▶ **EXERCISE DATA**
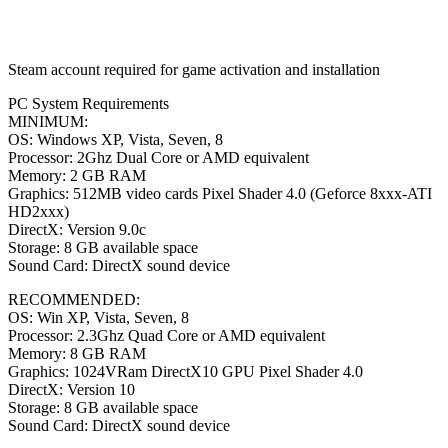
Steam account required for game activation and installation
PC System Requirements
MINIMUM:
OS: Windows XP, Vista, Seven, 8
Processor: 2Ghz Dual Core or AMD equivalent
Memory: 2 GB RAM
Graphics: 512MB video cards Pixel Shader 4.0 (Geforce 8xxx-ATI
HD2xxx)
DirectX: Version 9.0c
Storage: 8 GB available space
Sound Card: DirectX sound device
RECOMMENDED:
OS: Win XP, Vista, Seven, 8
Processor: 2.3Ghz Quad Core or AMD equivalent
Memory: 8 GB RAM
Graphics: 1024VRam DirectX10 GPU Pixel Shader 4.0
DirectX: Version 10
Storage: 8 GB available space
Sound Card: DirectX sound device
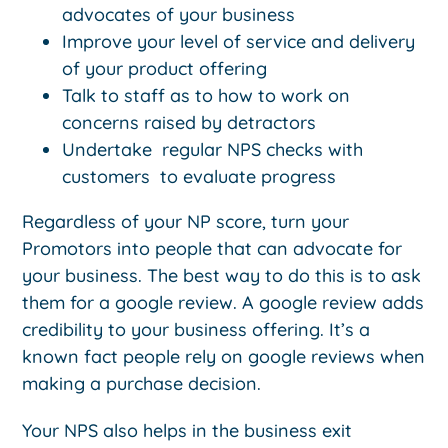
advocates of your business
Improve your level of service and delivery
of your product offering
Talk to staff as to how to work on
concerns raised by detractors
Undertake regular NPS checks with
customers to evaluate progress
Regardless of your NP score, turn your
Promotors into people that can advocate for
your business. The best way to do this is to ask
them for a google review. A google review adds
credibility to your business offering. It’s a
known fact people rely on google reviews when
making a purchase decision.
Your NPS also helps in the business exit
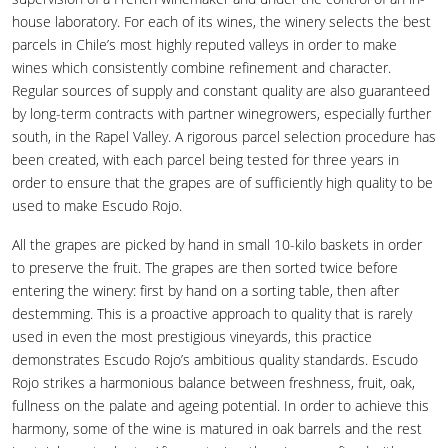
house laboratory. For each of its wines, the winery selects the best
parcels in Chile’s most highly reputed valleys in order to make
wines which consistently combine refinement and character.
Regular sources of supply and constant quality are also guaranteed
by long-term contracts with partner winegrowers, especially further
south, in the Rapel Valley. A rigorous parcel selection procedure has
been created, with each parcel being tested for three years in
order to ensure that the grapes are of sufficiently high quality to be
used to make Escudo Rojo.
All the grapes are picked by hand in small 10-kilo baskets in order
to preserve the fruit. The grapes are then sorted twice before
entering the winery: first by hand on a sorting table, then after
destemming. This is a proactive approach to quality that is rarely
used in even the most prestigious vineyards, this practice
demonstrates Escudo Rojo’s ambitious quality standards. Escudo
Rojo strikes a harmonious balance between freshness, fruit, oak,
fullness on the palate and ageing potential. In order to achieve this
harmony, some of the wine is matured in oak barrels and the rest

▶ **TRY IT**
Please state how many lines in the material above include the word "make". Nothing but the number is wanted.

▶ **SOLUTION FOR THIS PROBLEM**
2